# New free program - Virtual Rubik's Cube



## AlexGeorg (Aug 23, 2012)

Please try out new free program - high-quality Virtual Rubik's Cube. 
This is not ordinary Rubik's Cube simulator. 
The program has the remarkable possibility:
dimension from 2x2x2 up to ....(maximal size limited of the RAM of your computer only), 
scramble length from 12 up 250, full Undo - Redo support, all custom options, you can even save your Cube in file, etc.

Also there is unique feature: you can write a script that defines rotations of layers of Rubik's Cube - It is really fun!
I think it will be very interesting for all on this forum.
Please see video on Youtube "How to write scripts for Virtual Rubik's Cube - Quick tutorial":
http://www.youtube.com/watch?v=51iUyUJov90

Examples of interesting scripts see here: http://www.rossprogrammproduct.com/rubiks_cube/sample_scripts_3.htm
Related video: http://www.youtube.com/watch?v=TvThldIzulw

Also please see my video "How to solve Rubik's Cube - the Simplest way": (sorry, this video for beginners only)
http://www.youtube.com/watch?v=Jknfvo_FnBQ 

Please download program. (No spyware, no adware, the high-quality Rubik's Cube only.)
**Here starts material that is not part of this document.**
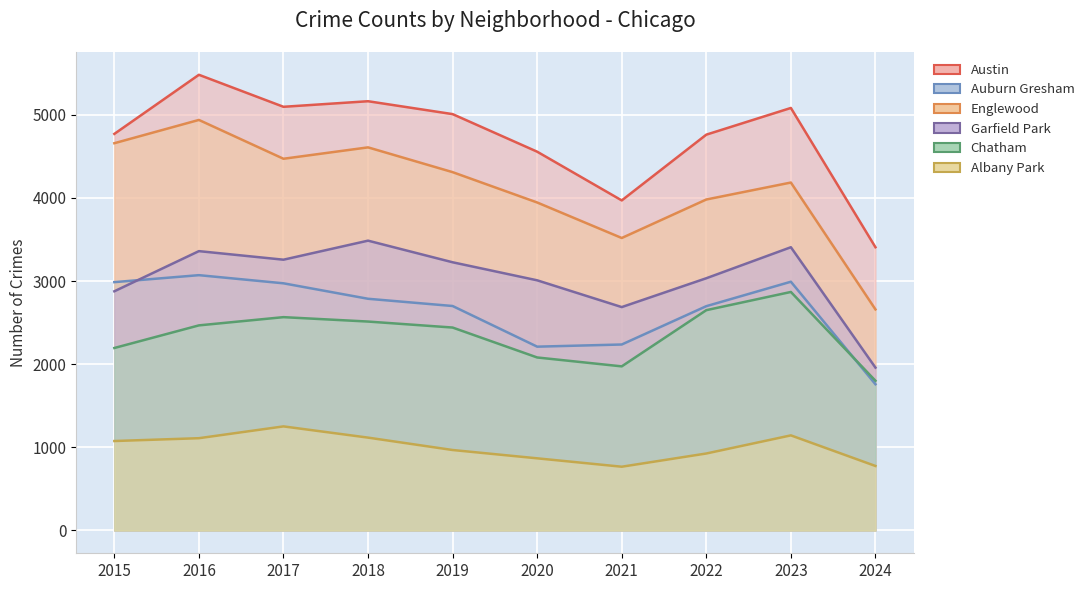

Where does the Englewood series first go above 4310?

2015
Direct link: http://www.rossprogrammproduct.com/rubiks_cube/best_rubiks_cube.zip

Or go to the Download page: http://www.rossprogrammproduct.com/rubiks_cube/about_rubiks_cube.htm


----------



## benskoning (Aug 23, 2012)

nice but change the scheme to normal.


----------



## AlexGeorg (Aug 23, 2012)

You can change the color scheme yourself, all your settings will be automatically saved in the registry.


----------



## Kirjava (Aug 23, 2012)

this makes me realise that qcube needs macro support


----------



## pdilla (Aug 24, 2012)

ooooooooooooooooooooo.... me likey!


----------



## qqwref (Aug 24, 2012)

Kirjava said:


> this makes me realise that qcube needs macro support


This will never happen, intentionally. You are free to program in macros on your own personal version (as Dan Cohen did when he made all the PLLs).


----------



## Kirjava (Aug 24, 2012)

qqwref said:


> This will never happen, intentionally.



Do you dislike the idea or something?

I'm interested to see how stupidfast solves can get with macros.


----------



## chavak (Sep 1, 2012)

Very nice program
Thankyou


----------



## EvanChao (Sep 1, 2012)

Can Upload to Mediafire?? It seems to be blocked at Malaysia T_T


----------



## qqwref (Sep 1, 2012)

Kirjava said:


> Do you dislike the idea or something?


Yes, that's exactly it. IMO the point of a twisty puzzle is that you have a specific limited number of moves available and you have to think in terms of those moves. Adding macros that can be executed all at once essentially adds a basic move. Using it only for PLLs and parities may seem relatively innocent, but if you have one for "flip one edge" or "twist two corners" you can start to use it cleverly and essentially build your solving method around the existence of those macros. So, if you ask me, having a macro available means you're not really solving the same puzzle anymore.


----------



## PandaCuber (Sep 1, 2012)

i like it


----------



## jla (Sep 1, 2012)

What about all of the awesome mac users out there?


----------